(Plain-text document sources)
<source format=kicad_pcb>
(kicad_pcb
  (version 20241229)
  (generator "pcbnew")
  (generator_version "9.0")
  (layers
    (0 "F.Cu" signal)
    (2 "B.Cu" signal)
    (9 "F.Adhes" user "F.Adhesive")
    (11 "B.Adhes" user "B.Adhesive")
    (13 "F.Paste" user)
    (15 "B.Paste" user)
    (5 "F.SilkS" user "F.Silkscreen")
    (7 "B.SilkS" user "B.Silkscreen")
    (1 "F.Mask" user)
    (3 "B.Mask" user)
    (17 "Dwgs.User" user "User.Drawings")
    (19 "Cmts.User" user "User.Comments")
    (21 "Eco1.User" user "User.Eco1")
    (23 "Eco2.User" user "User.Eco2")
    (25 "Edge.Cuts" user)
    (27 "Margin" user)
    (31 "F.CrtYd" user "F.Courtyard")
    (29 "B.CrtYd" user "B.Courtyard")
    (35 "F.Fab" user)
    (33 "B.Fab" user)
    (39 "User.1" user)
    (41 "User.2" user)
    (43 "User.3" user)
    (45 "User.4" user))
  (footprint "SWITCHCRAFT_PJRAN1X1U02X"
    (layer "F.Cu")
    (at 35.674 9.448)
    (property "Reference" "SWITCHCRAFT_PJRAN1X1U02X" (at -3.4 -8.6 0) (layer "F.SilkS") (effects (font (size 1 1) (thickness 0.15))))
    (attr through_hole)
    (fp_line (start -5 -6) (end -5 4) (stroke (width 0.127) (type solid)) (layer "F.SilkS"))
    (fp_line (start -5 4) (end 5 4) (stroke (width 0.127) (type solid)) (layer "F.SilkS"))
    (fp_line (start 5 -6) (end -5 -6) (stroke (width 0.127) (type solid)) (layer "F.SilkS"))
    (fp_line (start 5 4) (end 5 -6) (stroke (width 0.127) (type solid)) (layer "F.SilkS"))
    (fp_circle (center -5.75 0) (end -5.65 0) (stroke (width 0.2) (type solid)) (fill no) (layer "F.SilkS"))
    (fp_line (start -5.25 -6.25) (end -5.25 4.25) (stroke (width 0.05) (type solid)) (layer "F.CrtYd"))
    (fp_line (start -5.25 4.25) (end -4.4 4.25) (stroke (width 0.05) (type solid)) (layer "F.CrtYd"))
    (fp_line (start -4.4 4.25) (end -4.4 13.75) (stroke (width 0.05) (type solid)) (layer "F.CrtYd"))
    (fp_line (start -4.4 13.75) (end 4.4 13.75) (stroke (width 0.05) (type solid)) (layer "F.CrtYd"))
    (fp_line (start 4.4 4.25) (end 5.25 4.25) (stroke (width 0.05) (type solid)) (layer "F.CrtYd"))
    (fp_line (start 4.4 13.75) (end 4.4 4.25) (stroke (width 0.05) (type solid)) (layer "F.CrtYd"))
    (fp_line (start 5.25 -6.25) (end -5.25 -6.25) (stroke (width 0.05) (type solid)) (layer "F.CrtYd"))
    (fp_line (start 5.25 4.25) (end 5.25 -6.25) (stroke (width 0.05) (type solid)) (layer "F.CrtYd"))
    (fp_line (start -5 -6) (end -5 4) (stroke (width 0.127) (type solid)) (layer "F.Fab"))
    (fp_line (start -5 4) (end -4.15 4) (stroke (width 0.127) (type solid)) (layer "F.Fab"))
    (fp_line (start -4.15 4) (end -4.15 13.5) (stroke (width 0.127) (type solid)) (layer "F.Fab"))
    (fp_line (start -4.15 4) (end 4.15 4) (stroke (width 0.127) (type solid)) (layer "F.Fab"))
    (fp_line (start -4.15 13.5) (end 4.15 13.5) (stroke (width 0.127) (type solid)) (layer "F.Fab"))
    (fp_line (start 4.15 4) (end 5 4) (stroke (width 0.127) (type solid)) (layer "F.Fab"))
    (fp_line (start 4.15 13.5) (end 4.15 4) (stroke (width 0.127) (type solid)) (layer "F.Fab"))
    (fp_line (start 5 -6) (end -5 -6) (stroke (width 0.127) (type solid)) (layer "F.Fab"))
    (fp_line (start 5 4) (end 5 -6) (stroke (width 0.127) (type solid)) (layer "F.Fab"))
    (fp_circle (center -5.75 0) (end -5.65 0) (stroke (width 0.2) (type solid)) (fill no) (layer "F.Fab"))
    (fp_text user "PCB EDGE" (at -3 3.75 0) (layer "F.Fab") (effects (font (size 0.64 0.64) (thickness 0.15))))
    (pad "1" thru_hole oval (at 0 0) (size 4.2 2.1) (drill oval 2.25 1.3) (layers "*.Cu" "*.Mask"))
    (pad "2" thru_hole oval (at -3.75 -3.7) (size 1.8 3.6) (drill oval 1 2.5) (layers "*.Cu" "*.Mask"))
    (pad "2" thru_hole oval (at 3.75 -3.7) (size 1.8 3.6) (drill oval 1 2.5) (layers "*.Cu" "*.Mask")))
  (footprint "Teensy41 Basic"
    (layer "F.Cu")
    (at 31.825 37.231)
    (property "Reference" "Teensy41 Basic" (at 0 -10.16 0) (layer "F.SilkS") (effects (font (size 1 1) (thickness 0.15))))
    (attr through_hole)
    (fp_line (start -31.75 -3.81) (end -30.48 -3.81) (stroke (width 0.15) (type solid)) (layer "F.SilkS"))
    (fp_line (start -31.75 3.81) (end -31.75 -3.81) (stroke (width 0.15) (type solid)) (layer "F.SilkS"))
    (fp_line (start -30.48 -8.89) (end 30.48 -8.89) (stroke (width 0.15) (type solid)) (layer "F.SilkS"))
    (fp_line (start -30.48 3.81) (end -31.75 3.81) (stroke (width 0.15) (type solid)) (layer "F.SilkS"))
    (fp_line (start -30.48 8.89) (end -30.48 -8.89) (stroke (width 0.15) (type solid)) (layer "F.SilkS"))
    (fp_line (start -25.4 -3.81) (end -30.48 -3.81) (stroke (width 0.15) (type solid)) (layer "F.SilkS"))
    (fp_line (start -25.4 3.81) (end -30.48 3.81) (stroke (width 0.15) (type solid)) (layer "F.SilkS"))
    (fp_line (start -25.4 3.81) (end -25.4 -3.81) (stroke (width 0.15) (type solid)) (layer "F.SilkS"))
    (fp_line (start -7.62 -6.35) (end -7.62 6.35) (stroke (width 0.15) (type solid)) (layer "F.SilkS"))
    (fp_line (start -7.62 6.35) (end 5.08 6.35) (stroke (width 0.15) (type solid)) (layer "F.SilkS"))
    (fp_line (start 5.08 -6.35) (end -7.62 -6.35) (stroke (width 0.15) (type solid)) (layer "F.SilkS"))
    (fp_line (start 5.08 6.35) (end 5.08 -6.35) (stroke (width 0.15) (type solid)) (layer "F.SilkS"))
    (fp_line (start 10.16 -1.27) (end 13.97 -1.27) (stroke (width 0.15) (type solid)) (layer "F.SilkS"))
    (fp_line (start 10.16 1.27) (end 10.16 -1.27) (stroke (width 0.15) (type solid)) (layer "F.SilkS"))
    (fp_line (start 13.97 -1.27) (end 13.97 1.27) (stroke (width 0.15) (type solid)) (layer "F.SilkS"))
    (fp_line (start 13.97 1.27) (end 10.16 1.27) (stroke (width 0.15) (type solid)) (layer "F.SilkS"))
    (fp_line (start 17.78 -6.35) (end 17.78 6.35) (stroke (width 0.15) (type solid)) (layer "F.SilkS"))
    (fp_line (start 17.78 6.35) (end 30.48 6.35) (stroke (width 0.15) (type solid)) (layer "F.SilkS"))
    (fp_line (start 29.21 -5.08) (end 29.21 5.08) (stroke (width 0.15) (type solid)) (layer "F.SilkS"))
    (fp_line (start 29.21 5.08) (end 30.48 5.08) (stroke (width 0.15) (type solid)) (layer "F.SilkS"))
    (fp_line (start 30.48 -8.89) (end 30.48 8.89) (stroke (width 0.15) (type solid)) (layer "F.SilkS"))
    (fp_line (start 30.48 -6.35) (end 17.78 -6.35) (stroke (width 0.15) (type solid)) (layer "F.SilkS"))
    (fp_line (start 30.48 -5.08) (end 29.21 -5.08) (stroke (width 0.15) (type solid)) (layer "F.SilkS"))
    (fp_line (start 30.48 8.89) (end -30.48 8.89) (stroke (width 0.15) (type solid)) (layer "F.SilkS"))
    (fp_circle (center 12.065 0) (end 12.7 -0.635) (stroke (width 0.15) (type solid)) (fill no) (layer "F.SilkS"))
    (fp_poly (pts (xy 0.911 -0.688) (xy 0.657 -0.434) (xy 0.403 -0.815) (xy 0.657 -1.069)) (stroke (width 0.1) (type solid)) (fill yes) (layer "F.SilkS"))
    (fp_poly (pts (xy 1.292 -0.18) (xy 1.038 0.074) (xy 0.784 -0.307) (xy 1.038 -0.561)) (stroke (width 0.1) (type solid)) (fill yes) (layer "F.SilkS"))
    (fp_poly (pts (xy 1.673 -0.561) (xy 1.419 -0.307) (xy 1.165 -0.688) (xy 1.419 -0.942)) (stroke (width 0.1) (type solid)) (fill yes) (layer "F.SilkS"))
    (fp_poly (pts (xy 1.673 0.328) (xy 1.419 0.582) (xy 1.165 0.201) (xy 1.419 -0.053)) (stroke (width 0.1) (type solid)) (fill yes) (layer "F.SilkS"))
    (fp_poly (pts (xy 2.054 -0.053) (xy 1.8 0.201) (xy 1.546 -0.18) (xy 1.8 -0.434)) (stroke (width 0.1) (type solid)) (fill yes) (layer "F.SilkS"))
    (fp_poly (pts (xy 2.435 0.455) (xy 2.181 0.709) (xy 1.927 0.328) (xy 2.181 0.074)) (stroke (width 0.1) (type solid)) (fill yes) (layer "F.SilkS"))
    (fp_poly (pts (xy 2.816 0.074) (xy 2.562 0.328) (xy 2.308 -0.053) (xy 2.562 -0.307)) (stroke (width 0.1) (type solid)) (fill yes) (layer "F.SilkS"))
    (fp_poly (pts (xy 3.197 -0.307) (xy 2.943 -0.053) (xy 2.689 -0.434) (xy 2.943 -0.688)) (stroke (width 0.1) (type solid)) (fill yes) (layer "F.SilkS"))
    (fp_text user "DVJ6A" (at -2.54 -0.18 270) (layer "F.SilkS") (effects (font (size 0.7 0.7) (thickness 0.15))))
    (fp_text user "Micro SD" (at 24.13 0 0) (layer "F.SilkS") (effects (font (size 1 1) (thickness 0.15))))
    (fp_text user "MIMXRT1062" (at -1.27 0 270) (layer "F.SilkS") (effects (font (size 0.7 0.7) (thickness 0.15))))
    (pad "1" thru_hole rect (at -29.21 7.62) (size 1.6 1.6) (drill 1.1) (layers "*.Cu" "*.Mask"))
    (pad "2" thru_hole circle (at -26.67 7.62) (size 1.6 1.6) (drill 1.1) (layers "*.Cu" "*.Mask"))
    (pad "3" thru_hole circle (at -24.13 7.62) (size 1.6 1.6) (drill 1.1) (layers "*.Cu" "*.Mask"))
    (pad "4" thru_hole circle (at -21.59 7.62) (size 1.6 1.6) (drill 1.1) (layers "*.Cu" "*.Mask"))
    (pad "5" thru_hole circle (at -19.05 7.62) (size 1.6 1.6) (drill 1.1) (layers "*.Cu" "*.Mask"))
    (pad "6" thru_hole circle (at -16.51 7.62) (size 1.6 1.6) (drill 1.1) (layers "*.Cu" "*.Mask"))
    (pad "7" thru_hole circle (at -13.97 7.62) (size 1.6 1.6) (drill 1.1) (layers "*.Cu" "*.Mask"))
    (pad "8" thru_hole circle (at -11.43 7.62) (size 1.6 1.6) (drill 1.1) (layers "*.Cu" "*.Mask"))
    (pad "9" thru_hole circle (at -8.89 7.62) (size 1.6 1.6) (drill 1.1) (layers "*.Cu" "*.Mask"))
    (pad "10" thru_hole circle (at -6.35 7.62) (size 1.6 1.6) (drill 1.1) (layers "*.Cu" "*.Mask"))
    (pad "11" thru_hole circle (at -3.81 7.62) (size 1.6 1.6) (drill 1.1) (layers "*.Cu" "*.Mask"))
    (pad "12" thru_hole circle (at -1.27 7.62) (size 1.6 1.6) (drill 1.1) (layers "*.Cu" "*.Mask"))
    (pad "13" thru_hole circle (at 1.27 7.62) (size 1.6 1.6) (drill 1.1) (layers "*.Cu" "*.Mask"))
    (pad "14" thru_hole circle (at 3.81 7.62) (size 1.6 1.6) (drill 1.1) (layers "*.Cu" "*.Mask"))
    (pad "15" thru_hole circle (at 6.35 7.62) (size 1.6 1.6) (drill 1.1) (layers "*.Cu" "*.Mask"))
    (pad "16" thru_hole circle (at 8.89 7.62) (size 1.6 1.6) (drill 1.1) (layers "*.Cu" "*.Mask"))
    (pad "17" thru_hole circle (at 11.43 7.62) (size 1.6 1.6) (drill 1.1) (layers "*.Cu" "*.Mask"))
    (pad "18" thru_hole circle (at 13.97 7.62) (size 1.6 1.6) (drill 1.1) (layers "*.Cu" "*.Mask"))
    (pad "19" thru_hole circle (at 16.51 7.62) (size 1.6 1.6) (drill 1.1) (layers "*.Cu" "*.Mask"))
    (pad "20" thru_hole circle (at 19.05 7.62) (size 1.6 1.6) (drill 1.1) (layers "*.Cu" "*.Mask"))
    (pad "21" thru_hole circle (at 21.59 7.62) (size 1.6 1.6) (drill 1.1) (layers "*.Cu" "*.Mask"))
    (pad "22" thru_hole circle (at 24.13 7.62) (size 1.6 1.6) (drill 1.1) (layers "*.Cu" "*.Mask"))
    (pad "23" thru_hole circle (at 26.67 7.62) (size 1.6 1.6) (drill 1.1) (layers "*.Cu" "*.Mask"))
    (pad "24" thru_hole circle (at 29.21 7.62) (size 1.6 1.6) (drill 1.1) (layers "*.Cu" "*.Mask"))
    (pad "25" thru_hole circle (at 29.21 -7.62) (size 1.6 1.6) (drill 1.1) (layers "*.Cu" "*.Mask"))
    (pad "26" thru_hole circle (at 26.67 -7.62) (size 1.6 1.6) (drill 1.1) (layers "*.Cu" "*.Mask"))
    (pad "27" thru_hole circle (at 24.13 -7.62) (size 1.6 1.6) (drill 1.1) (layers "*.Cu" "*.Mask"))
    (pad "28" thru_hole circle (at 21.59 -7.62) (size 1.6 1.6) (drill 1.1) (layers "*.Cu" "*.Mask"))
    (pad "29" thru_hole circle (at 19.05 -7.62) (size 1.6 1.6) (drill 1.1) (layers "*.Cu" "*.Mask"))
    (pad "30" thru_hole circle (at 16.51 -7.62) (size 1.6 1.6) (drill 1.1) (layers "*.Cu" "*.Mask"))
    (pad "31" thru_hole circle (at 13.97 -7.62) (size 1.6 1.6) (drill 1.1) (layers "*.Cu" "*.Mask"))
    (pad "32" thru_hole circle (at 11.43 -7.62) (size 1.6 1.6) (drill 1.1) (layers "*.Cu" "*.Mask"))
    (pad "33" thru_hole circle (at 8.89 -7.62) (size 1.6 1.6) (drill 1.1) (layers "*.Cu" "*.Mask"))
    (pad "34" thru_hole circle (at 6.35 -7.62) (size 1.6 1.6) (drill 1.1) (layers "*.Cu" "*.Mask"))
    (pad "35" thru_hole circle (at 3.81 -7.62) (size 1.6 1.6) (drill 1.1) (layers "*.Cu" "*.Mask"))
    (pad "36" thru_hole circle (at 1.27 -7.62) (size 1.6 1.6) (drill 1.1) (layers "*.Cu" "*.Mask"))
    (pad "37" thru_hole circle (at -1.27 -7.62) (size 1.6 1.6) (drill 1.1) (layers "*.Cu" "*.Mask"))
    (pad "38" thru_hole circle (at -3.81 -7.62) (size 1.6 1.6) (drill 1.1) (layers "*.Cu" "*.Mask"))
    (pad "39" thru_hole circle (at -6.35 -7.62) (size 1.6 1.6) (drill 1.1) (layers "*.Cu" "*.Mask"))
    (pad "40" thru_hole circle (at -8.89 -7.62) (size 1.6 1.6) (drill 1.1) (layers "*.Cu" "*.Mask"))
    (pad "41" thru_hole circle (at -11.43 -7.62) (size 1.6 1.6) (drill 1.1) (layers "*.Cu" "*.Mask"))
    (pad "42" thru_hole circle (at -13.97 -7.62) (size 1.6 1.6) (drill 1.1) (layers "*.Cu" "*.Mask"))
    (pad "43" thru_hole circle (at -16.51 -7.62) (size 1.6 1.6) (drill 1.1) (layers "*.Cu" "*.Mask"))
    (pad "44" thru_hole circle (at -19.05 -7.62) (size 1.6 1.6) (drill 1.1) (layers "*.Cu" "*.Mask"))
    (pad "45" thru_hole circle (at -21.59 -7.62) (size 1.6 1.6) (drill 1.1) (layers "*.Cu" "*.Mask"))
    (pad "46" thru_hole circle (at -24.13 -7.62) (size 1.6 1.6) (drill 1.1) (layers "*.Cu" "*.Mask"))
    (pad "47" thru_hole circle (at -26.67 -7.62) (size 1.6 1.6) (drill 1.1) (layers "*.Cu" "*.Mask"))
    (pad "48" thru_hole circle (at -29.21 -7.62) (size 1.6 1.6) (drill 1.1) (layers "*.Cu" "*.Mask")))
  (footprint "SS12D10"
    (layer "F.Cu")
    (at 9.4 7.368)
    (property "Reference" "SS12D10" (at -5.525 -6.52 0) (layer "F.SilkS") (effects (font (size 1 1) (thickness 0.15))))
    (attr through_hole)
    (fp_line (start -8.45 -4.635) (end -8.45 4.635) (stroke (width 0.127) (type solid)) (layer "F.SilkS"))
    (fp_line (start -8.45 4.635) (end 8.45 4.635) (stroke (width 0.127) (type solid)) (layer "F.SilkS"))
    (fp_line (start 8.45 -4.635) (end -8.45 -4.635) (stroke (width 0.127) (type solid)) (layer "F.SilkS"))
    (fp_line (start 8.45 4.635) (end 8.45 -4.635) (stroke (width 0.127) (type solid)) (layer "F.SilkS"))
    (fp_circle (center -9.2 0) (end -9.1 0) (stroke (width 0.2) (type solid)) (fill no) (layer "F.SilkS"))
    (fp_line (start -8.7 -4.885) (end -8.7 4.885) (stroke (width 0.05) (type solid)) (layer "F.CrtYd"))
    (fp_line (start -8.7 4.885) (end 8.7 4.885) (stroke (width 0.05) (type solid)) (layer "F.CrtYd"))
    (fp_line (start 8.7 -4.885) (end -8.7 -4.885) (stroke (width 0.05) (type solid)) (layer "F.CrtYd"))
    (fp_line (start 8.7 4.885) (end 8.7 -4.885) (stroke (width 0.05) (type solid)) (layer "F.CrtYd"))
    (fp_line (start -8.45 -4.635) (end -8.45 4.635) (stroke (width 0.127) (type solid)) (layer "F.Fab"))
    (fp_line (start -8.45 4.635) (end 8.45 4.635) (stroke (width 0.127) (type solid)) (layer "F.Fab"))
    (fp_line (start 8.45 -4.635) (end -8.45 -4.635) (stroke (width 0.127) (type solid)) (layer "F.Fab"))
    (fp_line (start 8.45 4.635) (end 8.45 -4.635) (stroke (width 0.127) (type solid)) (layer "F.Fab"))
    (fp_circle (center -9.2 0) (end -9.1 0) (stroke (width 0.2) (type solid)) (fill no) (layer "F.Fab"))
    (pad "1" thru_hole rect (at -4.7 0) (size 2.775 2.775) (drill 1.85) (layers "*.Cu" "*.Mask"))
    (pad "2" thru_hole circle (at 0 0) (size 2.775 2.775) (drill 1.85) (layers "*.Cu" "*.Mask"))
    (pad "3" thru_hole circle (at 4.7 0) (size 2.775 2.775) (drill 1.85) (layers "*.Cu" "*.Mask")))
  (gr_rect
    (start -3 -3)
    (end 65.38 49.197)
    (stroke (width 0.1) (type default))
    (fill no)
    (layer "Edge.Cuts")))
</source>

## TASK INSTRUCTIONS:
The entries above hold the needed span. Transcribe exactly the lines from the one with "(fp_line (start -25.4 3.81) (end -25.4" to the one with "(fp_line (start 5.08 6.35)", both included.

## REPLY TO THE TASK:
    (fp_line (start -25.4 3.81) (end -25.4 -3.81) (stroke (width 0.15) (type solid)) (layer "F.SilkS"))
    (fp_line (start -7.62 -6.35) (end -7.62 6.35) (stroke (width 0.15) (type solid)) (layer "F.SilkS"))
    (fp_line (start -7.62 6.35) (end 5.08 6.35) (stroke (width 0.15) (type solid)) (layer "F.SilkS"))
    (fp_line (start 5.08 -6.35) (end -7.62 -6.35) (stroke (width 0.15) (type solid)) (layer "F.SilkS"))
    (fp_line (start 5.08 6.35) (end 5.08 -6.35) (stroke (width 0.15) (type solid)) (layer "F.SilkS"))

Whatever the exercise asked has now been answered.